「思い描いていた通りのボクシングができました」(西岡)
10月24日(日)東京・両国国技館で行われたWBC世界スーパー・バンタム級タイトルマッチで、王者・西岡利晃(帝拳)が1位レンドール・ムンロー(英)を大差3-0判定で退け、5度目の王座防衛に成功した。
連続KO防衛こそ4でストップしたが、最強の刺客といわれた挑戦者相手に内容の濃い圧勝は見事だった。
ムンローは予想通り初回から前に出てプレッシャーをかけてきた。しかし、西岡は試合を通じて右ジャブを多用し、ムンローに得意の接近戦を許さず、機をみて左ストレートをボディー、顔面へ、右フックをわき腹へと、絶妙の角度で打ち込み、着々とポイントをリードした。
7回には西岡の右フックがボディーにめり込むと、ムンロー一瞬動きが止まる。西岡ここぞと追撃の連打。結局ダウンには繋がらなかったが、その後も西岡がかわしては打つを繰り返し、キャリアの差をみせつけて挑戦者を翻弄し続けた。終盤に強いはずのムンローはこの日も最後まで手を出して前に出たが、決定打は打てず、西岡のパンチで切り裂かれた右ほほから出血し凄惨な形相に。

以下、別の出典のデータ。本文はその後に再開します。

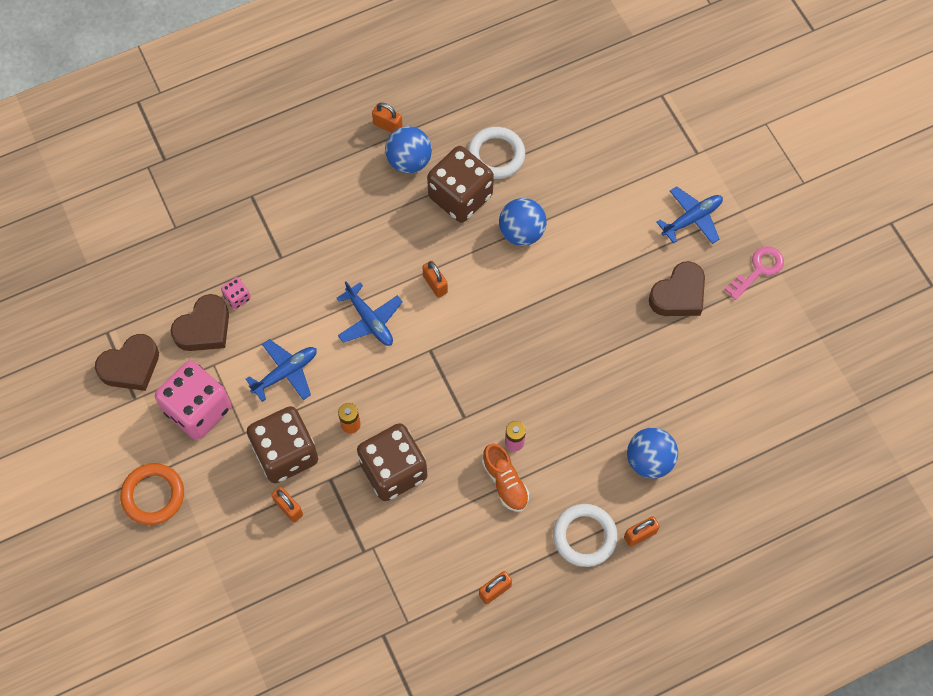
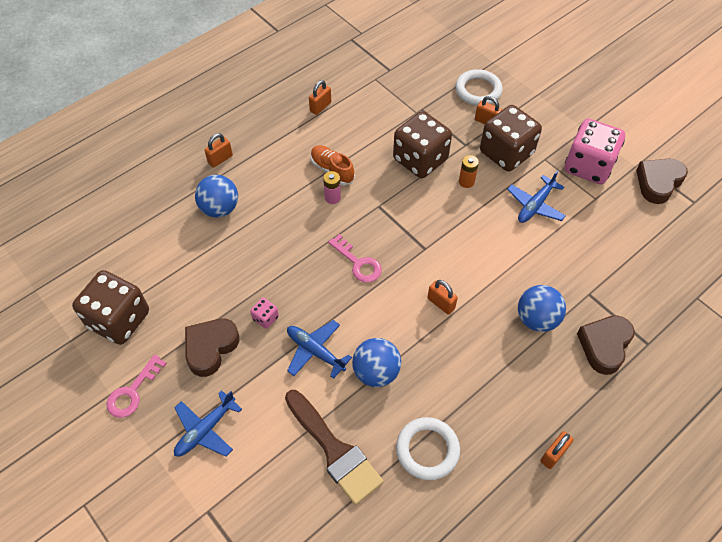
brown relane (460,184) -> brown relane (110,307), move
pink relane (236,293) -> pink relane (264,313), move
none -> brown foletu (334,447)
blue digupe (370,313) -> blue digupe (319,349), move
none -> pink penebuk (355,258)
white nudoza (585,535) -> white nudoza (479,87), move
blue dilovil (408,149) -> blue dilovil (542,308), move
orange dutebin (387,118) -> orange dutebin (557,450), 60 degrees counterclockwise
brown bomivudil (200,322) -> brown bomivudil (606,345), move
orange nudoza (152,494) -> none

西岡は最終回、セコンドに叱咤されてKOを狙って出た。またしてもボディーに効果的なブローを決めた後、挑戦者をロープに釘付けにしたまま、左右にダース単位の連打を浴びせた。タフなムンローはこのピンチも耐え、ストップに持ち込めなかった。西岡は「KOしたかったのに……」と悔しがったが、同時に「ムンローはタフでプレッシャーがきつく、最後まで気を抜けなかった」と相手の実力を認めた。固い相手の頭部にパンチを打ち過ぎて、両拳を傷つけていた。